Despite countless recent advances in fracturing fluids, traditional borate crosslinked guar fluids persist as a preferred fluid for hydraulic fracturing. The advantages of borate gels are numerous and include superior proppant carrying capability in difficult to fracture reservoirs, as well as high stability in high temperature and high shear conditions. However, borate fluids are not without notable disadvantages. The most obvious disadvantage is the presence of insoluble polymer residue that remains in the proppant pack after the gel has been broken with oxidizer breakers. Oxidizing breakers cleave the polymer chains at random sites resulting in a mixture of residual fragments which may remain crosslinked. These residual polymer fragments have been shown to significantly impair the proppant pack conductivity. Further compounding this problem, any residual unbroken gel at a high pH is susceptible to re-crosslinking when exposed to multivalent ions such as iron or calcium from the wellbore or formation.

Through the addition of a novel in-situ self-generating acid in combination with an oxidizing breaker, the degradation of borate crosslinked guar is notably improved. The controlled release of an acid, which is uniformly distributed throughout the gel, will lower the pH of the fluid thereby completely removing the crosslink from gel polymer fragments. This lower pH will result in an increase in solubility of the residue, improving clean-up of a proppant pack.

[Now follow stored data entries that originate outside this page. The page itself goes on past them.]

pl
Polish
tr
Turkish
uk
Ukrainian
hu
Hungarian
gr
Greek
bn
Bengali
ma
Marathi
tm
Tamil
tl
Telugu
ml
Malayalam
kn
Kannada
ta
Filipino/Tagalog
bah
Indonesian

It has been shown that the addition of the self generating acid dramatically improves the regain conductivity of the proppant pack. Additionally the lowered pH of the fracturing fluid aids in the prevention of re-gelling upon flowback, reduces the water reactivity with water sensitive clay minerals, and aids in the removal of polymer residue from the well after treatment. Each of the mentioned benefits will aid in allowing the reservoir and conductive path to reach its full production potential.